My friend's horse, once spooky not-road-safe is now an old plod on the road since moving to a livery yard with fields alongside a busy dual carriageway interchange.

Another horse who didn't like rattly trailers moved to a new home next door to a plant hire yard with concrete crusher (so very noisy most days) and now couldn't give two hoots about rattly trailers.


----------



## kerrieberry2 (26 August 2011)

I went to look at a baby a few years ago and the yard was honestly not more than 20 yards from a railway track that was up slightly higher than the yard!! the first time a train came along, I jumped out of my skin and even the baby horses were totally fine with it, because they were used to it, so I agree that the horses will get used to it!!


----------



## Suechoccy (26 August 2011)

Ah - Snaresbrook Riding Stables in East London was like that. Stables almost beneath the above-ground London Tube line, and arena alongside it.  Constant train traffic and the neds ignored it.


----------



## Bethie (26 August 2011)

My instructor's place has a quarry just down the road (so out of sight but very close in relation to noise), the police were interested in buying a horse she had for sale and were very impressed with just how traffic proof he was on the test ride.    Horses get used to what is "normal" for them, my own horses are on a working farm with all the noise and traffic that creates, with fields next to a busy dual carriageway and where low flying helicopters are a daily occurrence, we don't have any issues with any of these hazards.   I also grew up at a riding school that was right on the edge of the city in a semi industrial area, alongside residential areas and it was sited adjacent to the main artery from the motorway into the city.   

I can imagine why the owners of the riding school won't be impressed about quarrying next to their home, but I think the potential effect on the horses is a smokescreen to try and stop planning being granted.


----------



## Sportznight (26 August 2011)

For sure the horses will get used to it, but during the 'getting used to it' period, there could be enough law suits due to injuries to riders coming off, to settle the national debt.


----------



## BBH (26 August 2011)

Horses will ignore the noise. I live very close to a motorway and if anything the noise helps because it de-sensitises them and when they go to a party they don't play up, they are also traffic proof to hack.


----------



## Cuffey (26 August 2011)

Having had a gravel quarry in the area for 10 years (now closed) the biggest issue was dust in summer.
The inheritance ragwort and rabbits as the site did not control either.


----------



## jsr (26 August 2011)

__Written instruction 1__. Reproduce the part of the forum thread between "## BBH (26 August" and "Cuffey (26 August 2011)", inclusive.
__Written instruction 2__.
Answer these questions from the forum thread:
(a) What was next door to the new home of the horse that didn't like rattly trailers?
(b) Who was interested in buying the horse that the instructor had for sale?
(c) According to Cuffey, what was the biggest issue with the gravel quarry in summer?

__Given entries__.
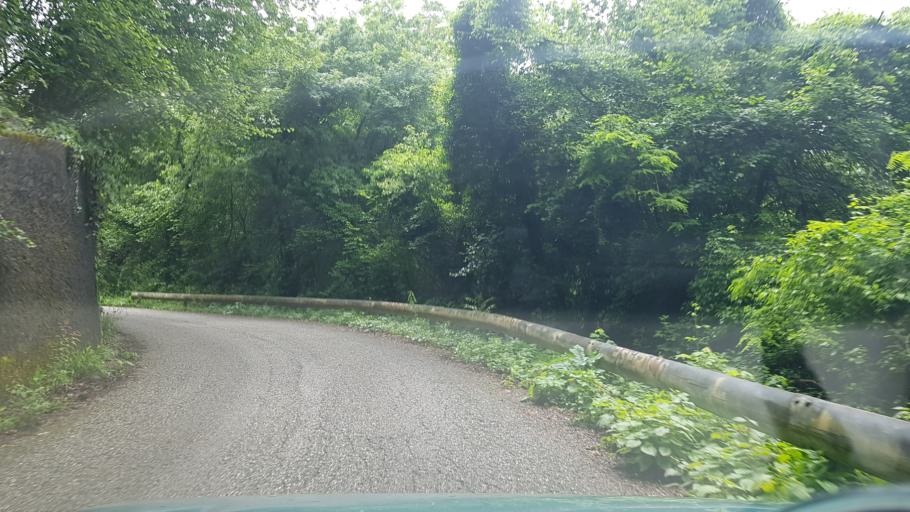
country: IT
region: Friuli Venezia Giulia
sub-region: Provincia di Gorizia
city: San Floriano del Collio
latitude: 45.9547
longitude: 13.5950
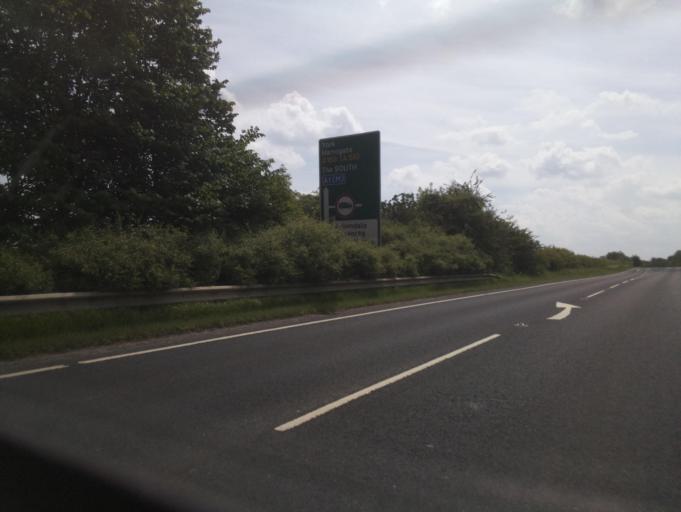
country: GB
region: England
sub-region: North Yorkshire
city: Boroughbridge
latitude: 54.0514
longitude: -1.3871
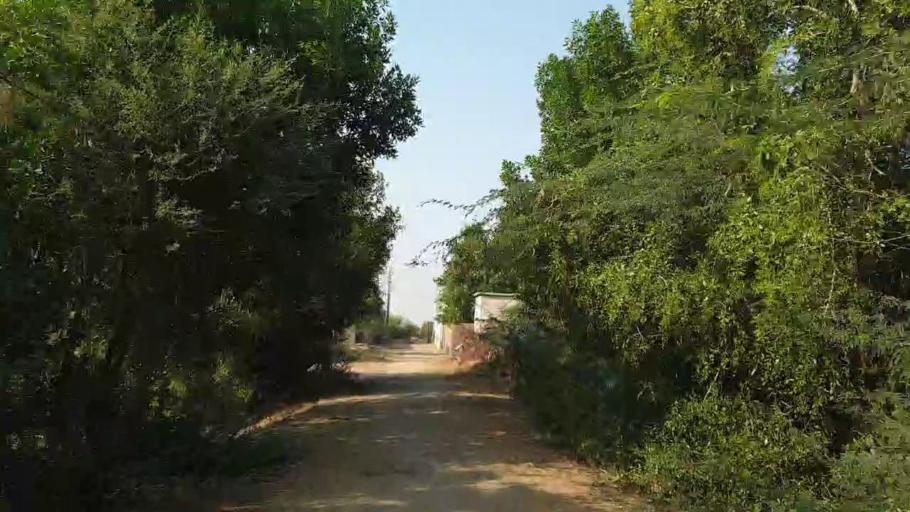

__Final result 1__.
## BBH (26 August 2011)

Horses will ignore the noise. I live very close to a motorway and if anything the noise helps because it de-sensitises them and when they go to a party they don't play up, they are also traffic proof to hack.


----------



## Cuffey (26 August 2011)

__Final result 2__.
(a) A plant hire yard with a concrete crusher.
(b) The police.
(c) Dust.